In what was quite a remarkable demonstration of just how powerful the human brain can be when truly pushed beyond its perceived limitations, I followed the live stories of four students who learned how to communicate in a brand new language within a very short period of just three weeks. It was indeed part of a marketing campaign by an online language-learning platform, but that takes nothing away from what was achieved.

Of all the lessons I personally took away from witnessing this miracle, the most compelling one was that of how we never really lose those instincts we’re born with. Thinking about just how quickly a child learns how to speak a language when they’re still navigating the brand new world they’ve been brought into, somewhere in the back of my mind I’ve always believed that one could tap into that quick-learning genius if they really put their mind to it.

Learning a new language can do you and your family a world of good, not to mention the opportunities it can open up to you if you were to pursue something a little more professional with your new language skills.
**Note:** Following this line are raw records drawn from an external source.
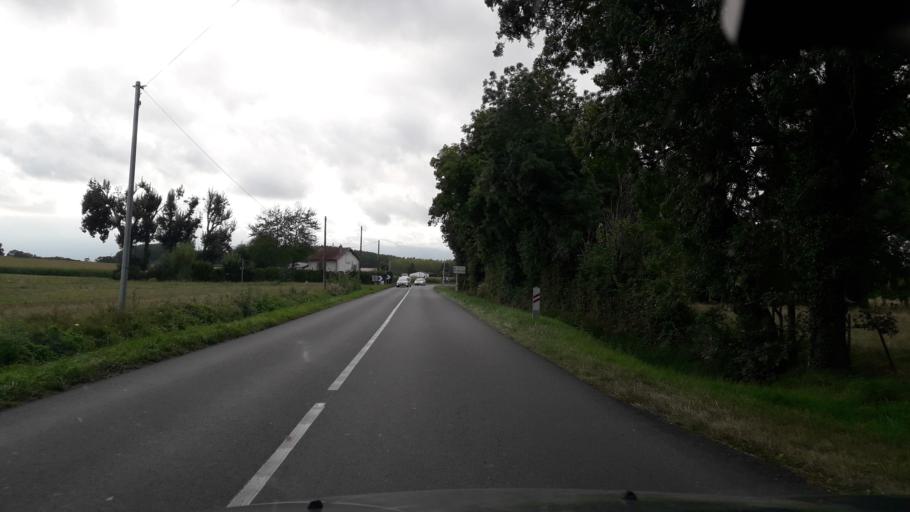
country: FR
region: Poitou-Charentes
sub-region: Departement de la Charente-Maritime
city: Medis
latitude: 45.6750
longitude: -0.9741
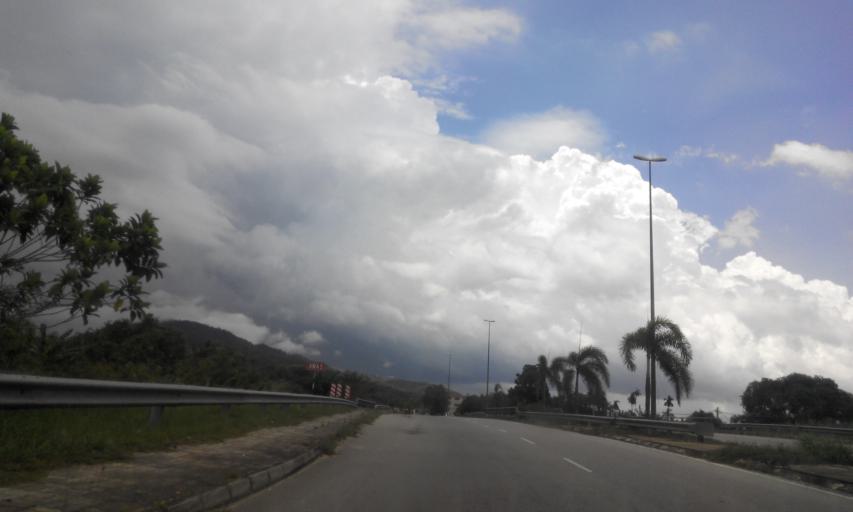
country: MY
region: Perak
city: Parit Buntar
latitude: 5.1277
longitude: 100.5053
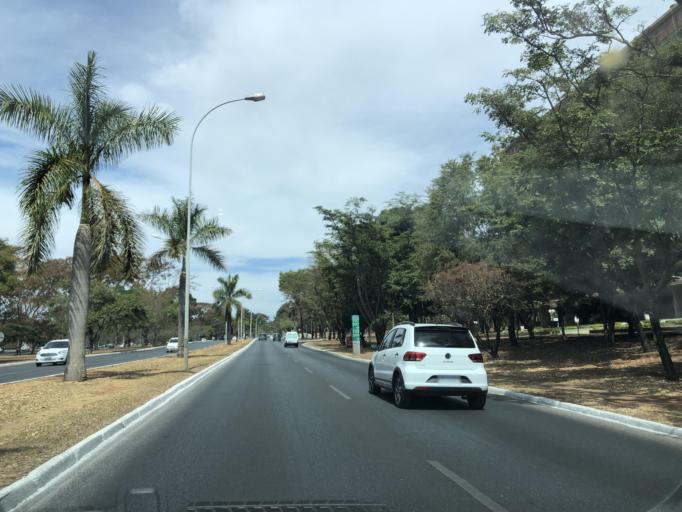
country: BR
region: Federal District
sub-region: Brasilia
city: Brasilia
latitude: -15.7623
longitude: -47.8858
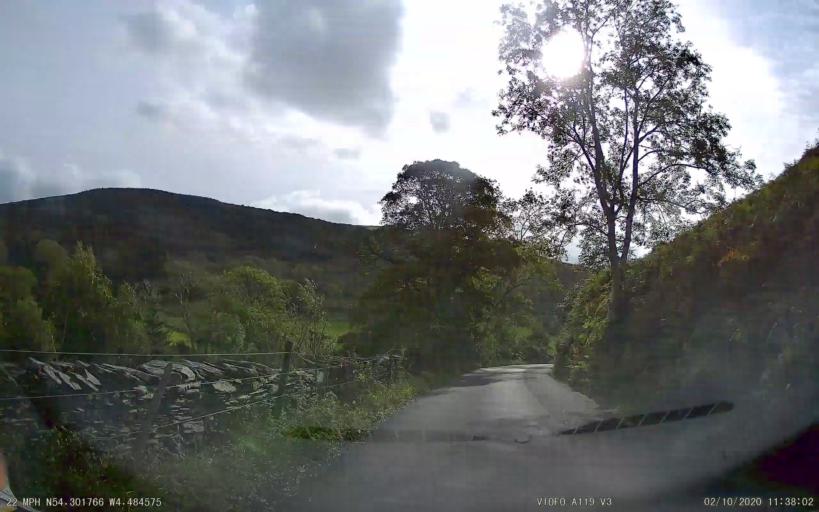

If you really harbour a desire to learn the new language you’re trying to speak however, that’s when learning it becomes that much easier, like in the case of a fellow travel buddy and family friend who wanted to be able to chat up those super hot Brazilian girls on his next trip to the South American country!

There are times in our lives when beating the language barrier could become crucial and critical however, beyond it just being a mere luxury or making for something nice to be able to say you can do. If you’re a frequent traveller for example, at least having some little measure of the local foreign language spoken can make for the difference between overspending and perhaps even coming away with a serious bargain.

Things can get even more serious than that however, like when legal matters come into play. Someone who has access to the services of a multilingual personal injury law firm for example is afforded an advantage over someone who would have to factor in additional costs such as those of having an interpreter brought in to help iron out the communication kinks created by having to deal with different languages involved.

Beyond the world of those who love to travel and travel frequently however, one could argue that beating the language barrier is critical to the economic prospects of anyone who is economically active in the modern world. Translator tools are getting better and more sophisticated by the day, but there is simply no substitute for learning the little nuances that come with the manner in which locals speak their own language and if you’re eyeing cross-border business that spreads across the globe, using translators that charge for their services can get really expensive.

So the question I guess is which language are you going to dedicate a bit of your time learning and also who are you going to align yourself with in order to take advantage of their understanding of different languages and cultures?